> _How to complete this task_
From the line that contains "right knee: (402, 659)" through the line that contains "right shoulder: (326, 250)", output every line of the listing below exactly and leave out all the rest.

> _Task input_
■ ■ ■

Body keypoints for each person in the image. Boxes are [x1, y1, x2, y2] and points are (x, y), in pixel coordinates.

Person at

■ ■ ■

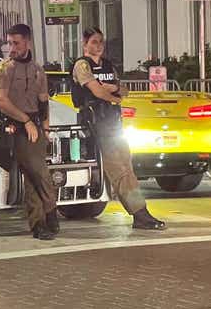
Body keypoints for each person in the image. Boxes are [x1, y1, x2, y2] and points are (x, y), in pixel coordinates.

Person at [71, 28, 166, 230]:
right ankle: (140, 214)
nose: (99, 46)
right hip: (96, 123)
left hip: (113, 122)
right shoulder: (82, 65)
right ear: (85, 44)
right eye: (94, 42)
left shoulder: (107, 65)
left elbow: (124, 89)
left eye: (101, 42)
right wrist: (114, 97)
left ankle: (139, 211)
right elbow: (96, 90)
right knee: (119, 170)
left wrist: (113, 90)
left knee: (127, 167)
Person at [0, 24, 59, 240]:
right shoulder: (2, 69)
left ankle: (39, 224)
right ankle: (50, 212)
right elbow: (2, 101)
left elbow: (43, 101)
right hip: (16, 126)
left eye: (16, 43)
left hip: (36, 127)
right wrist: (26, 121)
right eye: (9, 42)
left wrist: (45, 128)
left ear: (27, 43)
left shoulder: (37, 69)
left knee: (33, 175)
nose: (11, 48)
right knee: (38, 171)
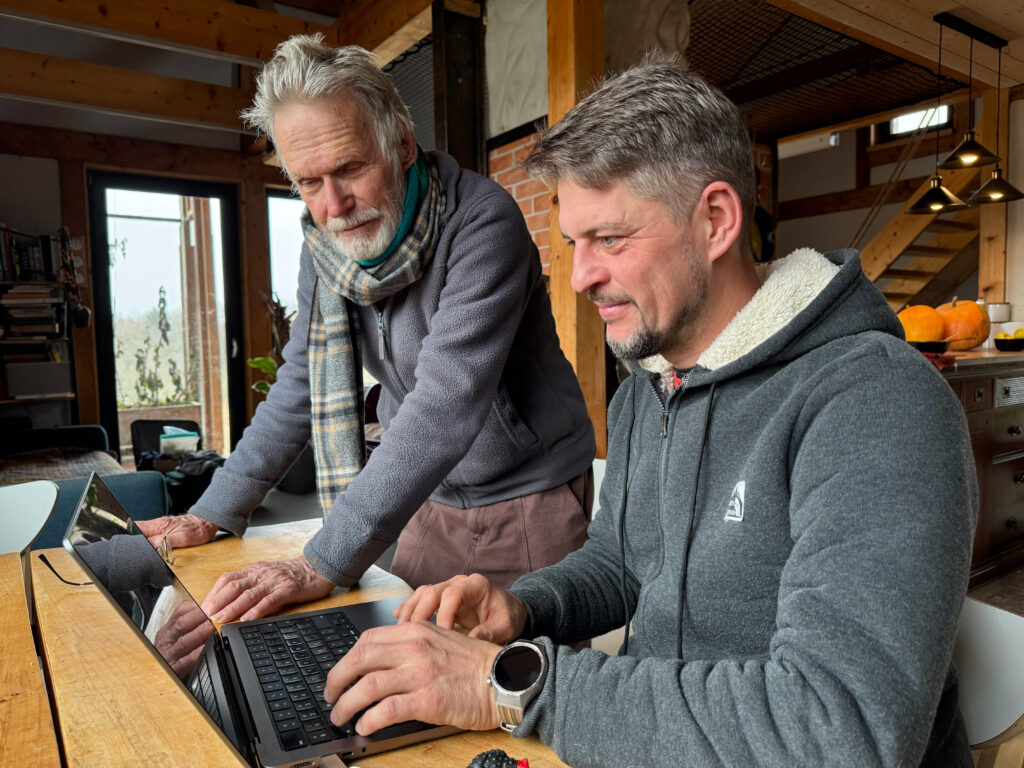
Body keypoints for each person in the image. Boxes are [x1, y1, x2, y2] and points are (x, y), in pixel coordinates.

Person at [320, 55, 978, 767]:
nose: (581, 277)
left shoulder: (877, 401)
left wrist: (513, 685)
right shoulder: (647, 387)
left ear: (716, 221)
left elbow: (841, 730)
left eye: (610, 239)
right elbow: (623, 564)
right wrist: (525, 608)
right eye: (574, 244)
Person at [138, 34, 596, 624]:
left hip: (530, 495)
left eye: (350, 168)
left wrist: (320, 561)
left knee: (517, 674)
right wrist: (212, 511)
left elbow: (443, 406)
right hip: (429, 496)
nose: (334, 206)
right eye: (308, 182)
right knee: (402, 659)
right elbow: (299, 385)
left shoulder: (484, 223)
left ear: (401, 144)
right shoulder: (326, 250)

■ ■ ■

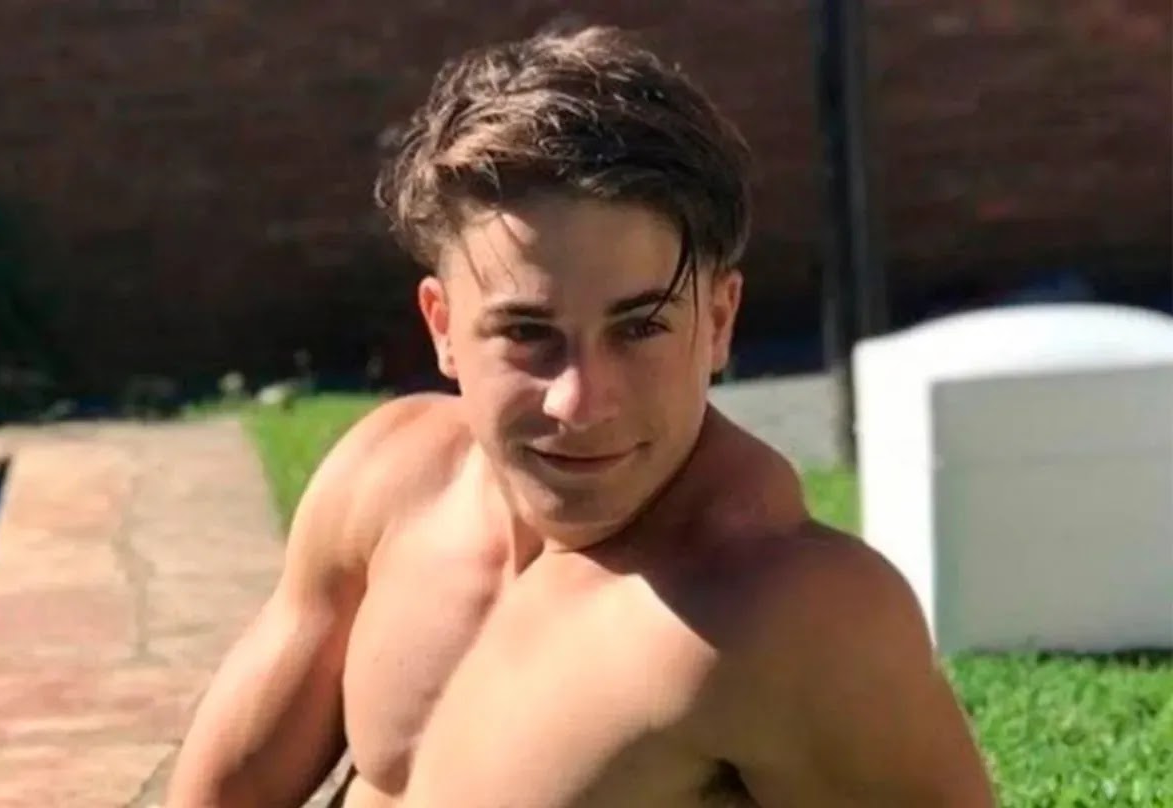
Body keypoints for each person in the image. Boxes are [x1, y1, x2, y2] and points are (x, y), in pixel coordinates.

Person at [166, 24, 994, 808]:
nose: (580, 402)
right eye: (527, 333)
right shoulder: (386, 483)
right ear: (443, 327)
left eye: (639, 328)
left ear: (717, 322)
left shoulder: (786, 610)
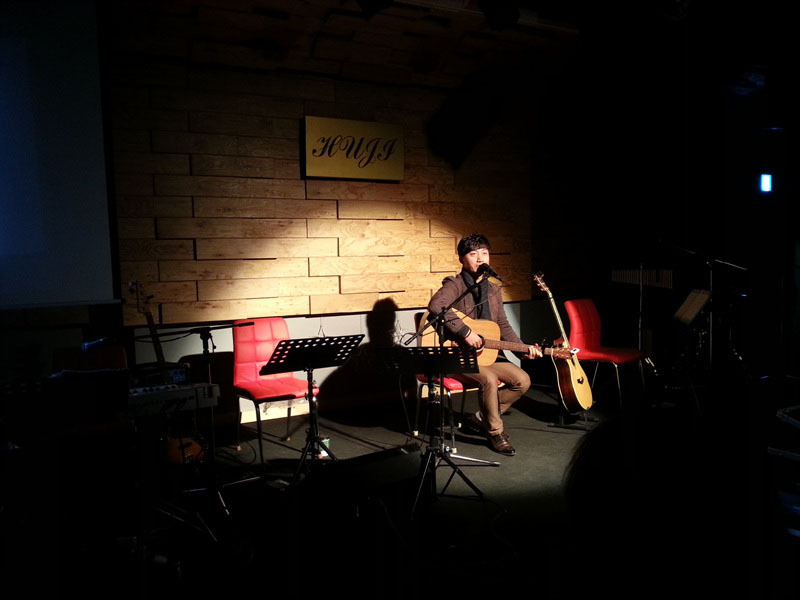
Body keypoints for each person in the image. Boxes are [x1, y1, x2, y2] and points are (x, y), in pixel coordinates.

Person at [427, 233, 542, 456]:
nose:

■ ■ ■

> _Answer box_
right knee: (402, 659)
right elbow: (299, 385)
left shoulder: (484, 223)
left ear: (401, 144)
right shoulder: (326, 250)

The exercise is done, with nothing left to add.